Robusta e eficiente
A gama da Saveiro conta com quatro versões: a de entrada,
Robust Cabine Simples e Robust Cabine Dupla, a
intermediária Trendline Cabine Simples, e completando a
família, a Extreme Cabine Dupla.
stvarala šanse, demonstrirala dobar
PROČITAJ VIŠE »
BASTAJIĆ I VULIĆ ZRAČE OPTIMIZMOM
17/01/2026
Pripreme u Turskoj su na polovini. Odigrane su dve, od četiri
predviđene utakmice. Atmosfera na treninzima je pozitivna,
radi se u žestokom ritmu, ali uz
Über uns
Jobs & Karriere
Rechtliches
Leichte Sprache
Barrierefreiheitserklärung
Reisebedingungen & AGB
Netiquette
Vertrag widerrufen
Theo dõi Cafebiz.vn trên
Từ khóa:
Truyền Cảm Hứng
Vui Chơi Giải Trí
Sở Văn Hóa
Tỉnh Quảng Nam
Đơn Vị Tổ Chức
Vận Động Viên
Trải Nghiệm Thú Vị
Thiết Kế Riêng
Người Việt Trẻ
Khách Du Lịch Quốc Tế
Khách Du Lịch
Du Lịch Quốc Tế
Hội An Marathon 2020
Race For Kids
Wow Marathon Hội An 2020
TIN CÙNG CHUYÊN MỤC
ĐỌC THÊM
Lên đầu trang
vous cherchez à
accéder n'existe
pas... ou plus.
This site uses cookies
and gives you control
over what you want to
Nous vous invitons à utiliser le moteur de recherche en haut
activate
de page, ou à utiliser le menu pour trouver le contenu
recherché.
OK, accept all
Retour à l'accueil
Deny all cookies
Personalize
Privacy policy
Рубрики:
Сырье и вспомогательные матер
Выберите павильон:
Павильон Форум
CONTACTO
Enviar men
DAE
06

*****

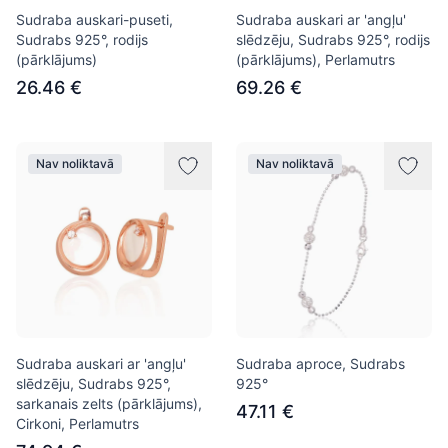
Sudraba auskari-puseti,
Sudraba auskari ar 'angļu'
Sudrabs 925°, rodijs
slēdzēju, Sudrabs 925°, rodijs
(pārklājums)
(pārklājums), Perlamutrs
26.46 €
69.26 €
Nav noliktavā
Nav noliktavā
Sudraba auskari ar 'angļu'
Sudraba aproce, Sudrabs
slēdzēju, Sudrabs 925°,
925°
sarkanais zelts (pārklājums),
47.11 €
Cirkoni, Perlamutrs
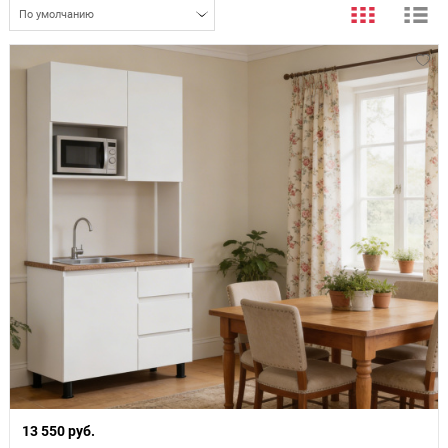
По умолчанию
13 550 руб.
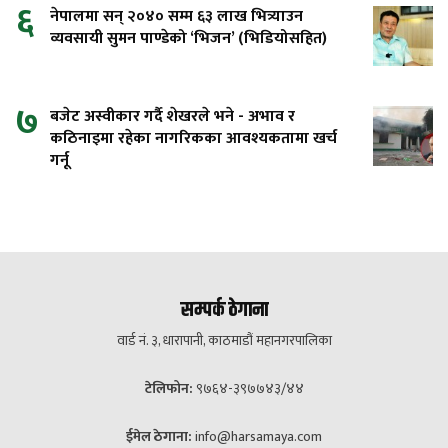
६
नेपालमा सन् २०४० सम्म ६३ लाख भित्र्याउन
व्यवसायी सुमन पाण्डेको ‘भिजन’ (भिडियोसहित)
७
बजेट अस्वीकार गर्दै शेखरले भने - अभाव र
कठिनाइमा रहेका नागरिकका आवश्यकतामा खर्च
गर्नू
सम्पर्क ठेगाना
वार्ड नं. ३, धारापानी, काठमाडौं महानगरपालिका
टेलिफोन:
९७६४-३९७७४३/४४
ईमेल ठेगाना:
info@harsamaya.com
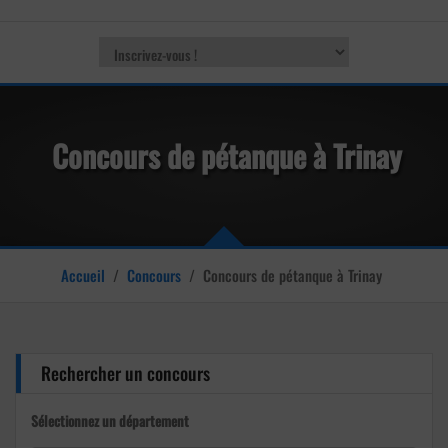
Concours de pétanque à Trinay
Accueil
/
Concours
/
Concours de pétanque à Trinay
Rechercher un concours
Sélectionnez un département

*****

> **Exercise instructions**:
Everything from the line containing "Robusta e eficiente" through the line containing "Truyền Cảm Hứng" in the material above should be retyped exactly, both ends included, and nothing more.

> **Task solution**:
Robusta e eficiente
A gama da Saveiro conta com quatro versões: a de entrada,
Robust Cabine Simples e Robust Cabine Dupla, a
intermediária Trendline Cabine Simples, e completando a
família, a Extreme Cabine Dupla.
stvarala šanse, demonstrirala dobar
PROČITAJ VIŠE »
BASTAJIĆ I VULIĆ ZRAČE OPTIMIZMOM
17/01/2026
Pripreme u Turskoj su na polovini. Odigrane su dve, od četiri
predviđene utakmice. Atmosfera na treninzima je pozitivna,
radi se u žestokom ritmu, ali uz
Über uns
Jobs & Karriere
Rechtliches
Leichte Sprache
Barrierefreiheitserklärung
Reisebedingungen & AGB
Netiquette
Vertrag widerrufen
Theo dõi Cafebiz.vn trên
Từ khóa:
Truyền Cảm Hứng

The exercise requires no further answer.